Das antisemitische Wissen der Literatur
Fr, 10-12 Uhr (GABF 04/411)
Judenfeindschaft hat ihren festen Platz in der europäischen Literaturgeschichte. Von ihren frühesten kanonischen Texten bis weit in das 20. Jahrhundert finden sich nicht nur beiläufige Stereotype des ‘Jüdischen’, negative Judenfiguren haben vielmehr einen zentralen Ort in vielen Archetexten der abendländischen Selbstverständigung. Schon bei Tacitus gelten die ‘Juden’ als Feinde der Völker, das Matthäus-Evangelium zeichnet Israel als verworfenes Volk, spätestens bei Luther wird die Judenfeindschaft mit einem ökonomischen Argument akkommodiert und im Renaissancetheater ist der ‘jüdische Wucherer’ dann voll etabliert. Im 19. Jahrhundert wird das Medium der Literatur zum Aushandlungsort eines bürgerlichen Selbstverständnisses und der ‘Jude’ zu dessen Hauptantagonisten, etwa in Gustav Freytags Soll und Haben (1855) und in Charles Dickens Oliver Twist (1838). Spätestens im 20. Jahrhundert funktioniert die antisemitische Codierung literarischer Texte dann, ohne dass überhaupt ein ‘Jude’ vorkommt.

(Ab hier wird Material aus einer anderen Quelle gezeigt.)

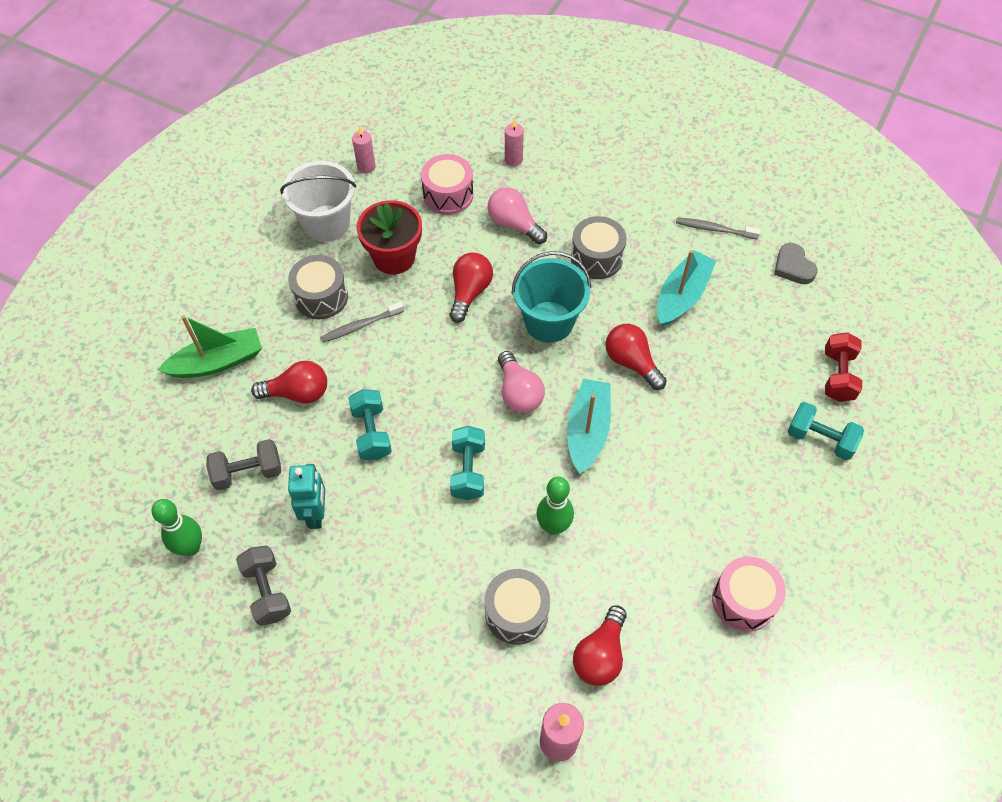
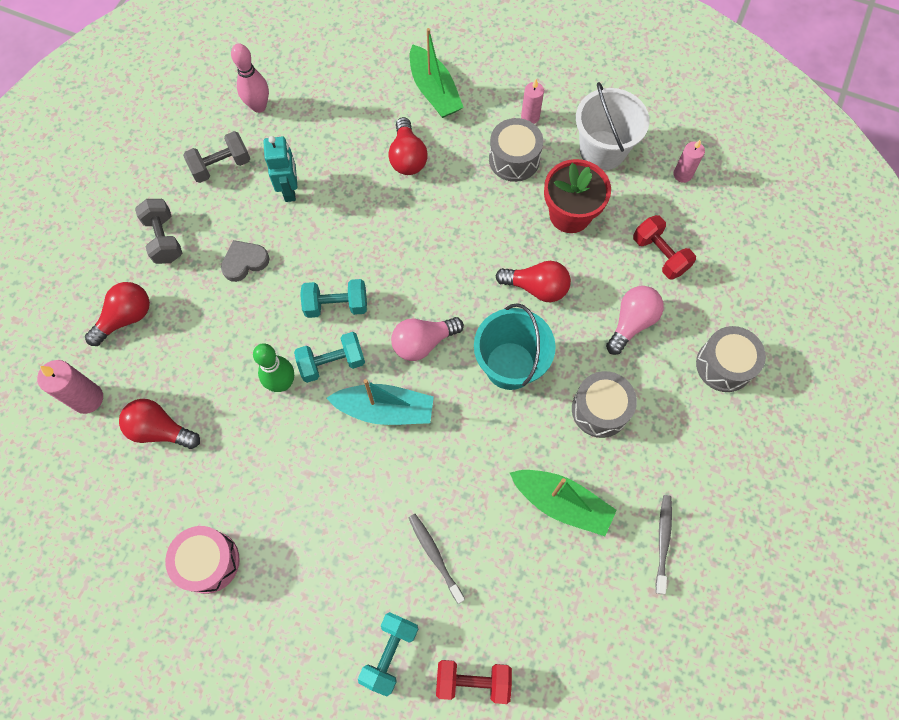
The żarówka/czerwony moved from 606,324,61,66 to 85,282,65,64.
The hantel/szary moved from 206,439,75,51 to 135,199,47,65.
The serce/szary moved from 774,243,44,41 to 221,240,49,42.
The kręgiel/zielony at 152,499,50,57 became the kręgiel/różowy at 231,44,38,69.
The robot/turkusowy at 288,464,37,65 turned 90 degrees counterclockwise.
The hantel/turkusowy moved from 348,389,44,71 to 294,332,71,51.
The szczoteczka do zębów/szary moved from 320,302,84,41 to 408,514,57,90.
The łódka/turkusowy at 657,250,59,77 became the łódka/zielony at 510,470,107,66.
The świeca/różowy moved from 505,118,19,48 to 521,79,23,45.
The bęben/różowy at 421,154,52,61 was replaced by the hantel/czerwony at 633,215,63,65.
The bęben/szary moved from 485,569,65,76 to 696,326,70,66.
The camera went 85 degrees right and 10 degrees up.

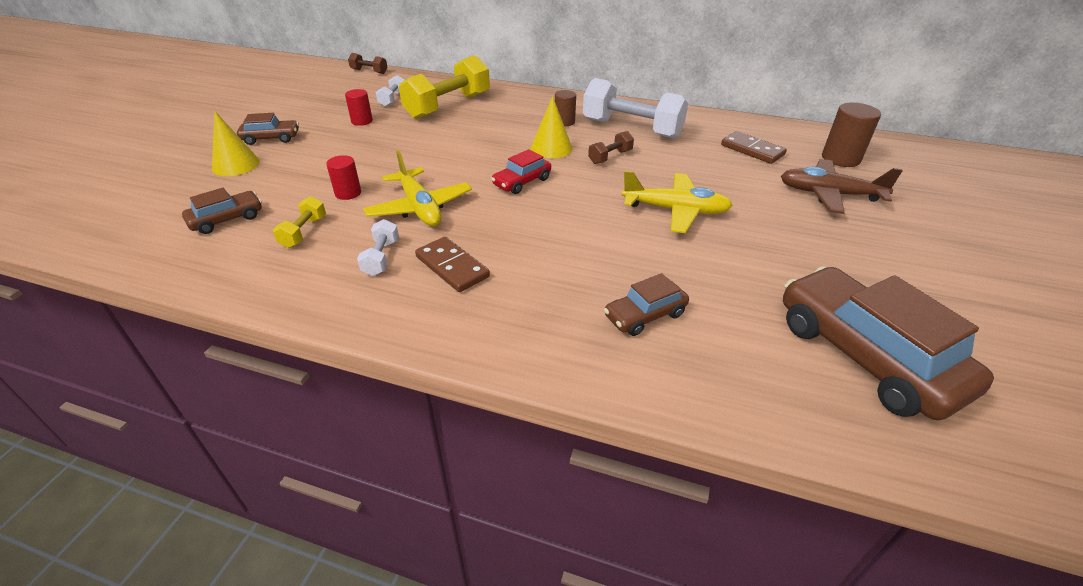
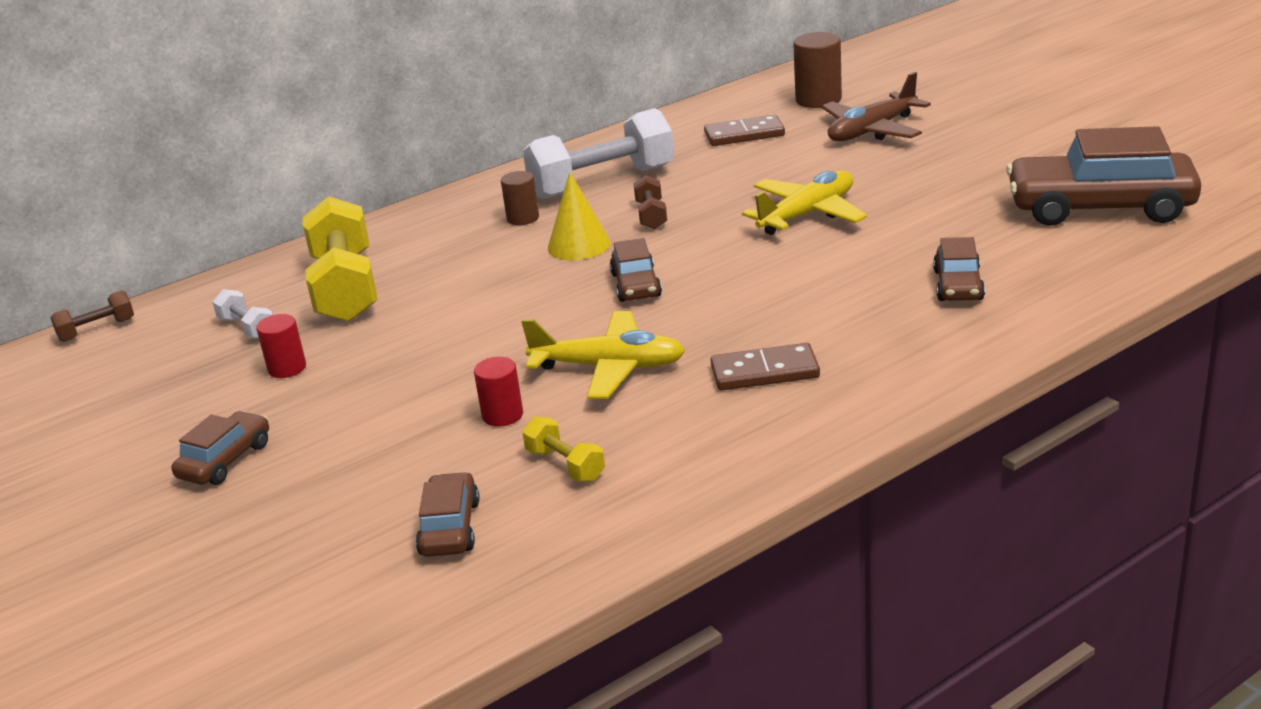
The samochód/czerwony at 491,149,60,45 became the samochód/brązowy at 610,238,52,64.
The stożek/żółty at 212,111,48,65 disappeared.
The hantel/biały at 357,219,42,57 disappeared.
The camera went 50 degrees left and 10 degrees down.

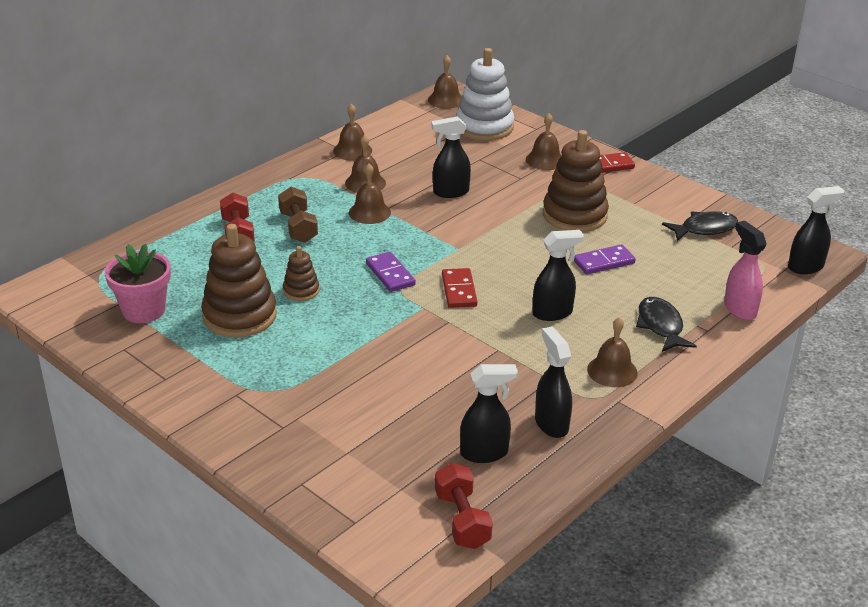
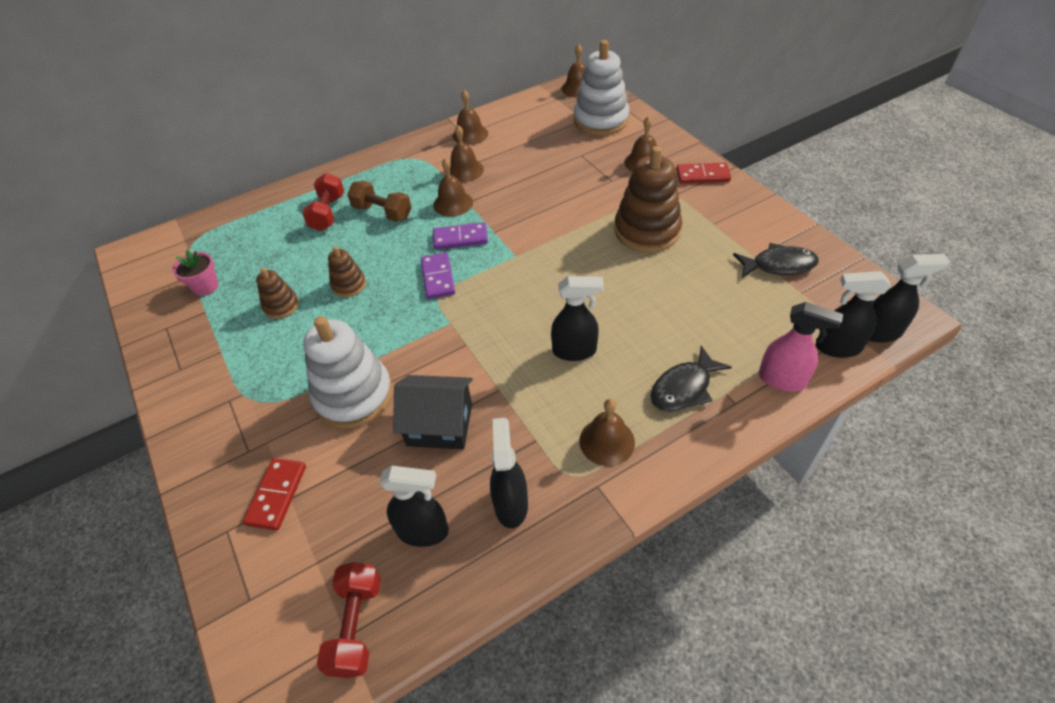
The doniczka/różowy at 105,244,66,79 changed to 0.64 times the size.
The kostka domina/czerwony moved from 442,268,35,40 to 243,458,63,72.
The zabawka nakładanka/brązowy at 201,224,76,113 changed to 0.51 times the size.
The zabawka nakładanka/biały at 303,316,90,112 appeared.
The hantel/brązowy at 278,187,40,56 turned 60 degrees counterclockwise.
The domek/czarny at 393,375,80,74 appeared.
The kostka domina/fioletowy moved from 574,244,62,30 to 433,222,55,28.
The ryba/czarny at 636,297,61,55 turned 135 degrees counterclockwise.
The spryskiwacz/różowy at 724,221,43,100 turned 120 degrees clockwise.
The spryskiwacz/czarny moved from 431,116,40,82 to 816,271,75,87.
The camera went 20 degrees right and 15 degrees up.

Im Seminar wollen wir der Frage nachgehen, welche Funktion das judenfeindliche Erzählen, Argumentieren und Dramatisieren im Kontext einer okzidentalen Identitätsbildung erfüllt.
Literatur zur Einführung:
Nirenberg, David: Anti-Judaismus. Eine andere Geschichte des westlichen Denkens, München: C.H.Beck 2015.
Schwanitz, Dietrich: Das Shylock-Syndrom oder die Dramaturgie der Barbarei, Frankfurt a.M.: Eichborn 1997.